Zum Start des Syndikats-Features von beel rund um Gründer Christoph Jentzsch und Head of Business Development Lukas Fiedler, haben bereits drei bekannte Akteure aus der deutschen Startup- und Venture-Capital-Szene eigene Syndikate auf beel eingerichtet. Andy Bruckschlögl ist Unternehmer, Investor und Mitgründer von Bits & Pretzels. Er war zudem Gründer des SEO-Softwareunternehmens Ryte und ist seit vielen Jahren als Business Angel aktiv. Alex von Frankenberg indes ist seit rund zwei Jahrzehnten im Venture-Capital- und Startup-Bereich tätig. Er war langjähriger Geschäftsführer des High-Tech Gründerfonds (HTGF), der sich auf Frühphasenfinanzierungen von Technologie-Startups konzentriert. Seit 2025 ist er als Venture Partner bei May Ventures tätig.

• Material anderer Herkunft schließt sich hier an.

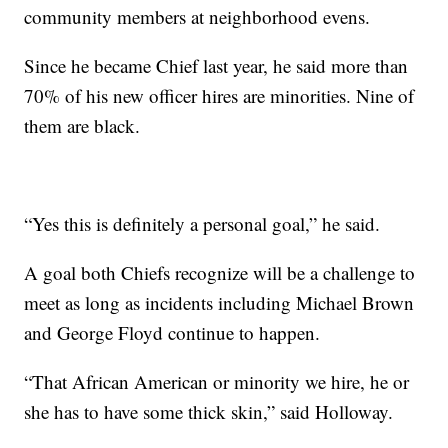
community members at neighborhood evens.
Since he became Chief last year, he said more than
70% of his new officer hires are minorities. Nine of
them are black.
“Yes this is definitely a personal goal,” he said.
A goal both Chiefs recognize will be a challenge to
meet as long as incidents including Michael Brown
and George Floyd continue to happen.
“That African American or minority we hire, he or
she has to have some thick skin,” said Holloway.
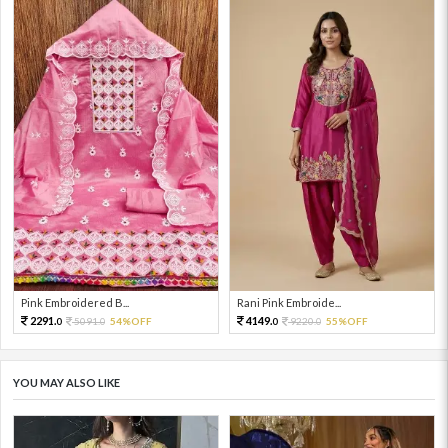
Pink Embroidered B...
Rani Pink Embroide...
2291.
4149.
5091.
54%OFF
9220.
55%OFF
0
0
0
0
YOU MAY ALSO LIKE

Und Roland Fassauer ist Unternehmer, Investor und Professor an der CODE University of Applied Sciences in Berlin. Er war unter anderem als Gründer tätig und beteiligt sich als Investor an Startups. Zudem ist er mit der Berliner Startup- und Hochschulszene verbunden. Über ihre Syndikate können weitere Investoren an ausgewählten Startup-Investments dieser drei Angels teilnehmen.

beel: Syndikat-Lead im Zentrum

Zur Erklärung: Im Zentrum jedes Syndikats steht der Syndikat-Lead, der in der Regel ein erfahrener Angel-Investor ist und das Syndikat, also seine Investment-Community, leitet. Der Lead legt die Beitrittsregeln fest und entscheidet, ob sein Syndikat öffentlich für alle zugänglich oder privat geführt wird. In beiden Fällen bestätigt er jeden Investor individuell.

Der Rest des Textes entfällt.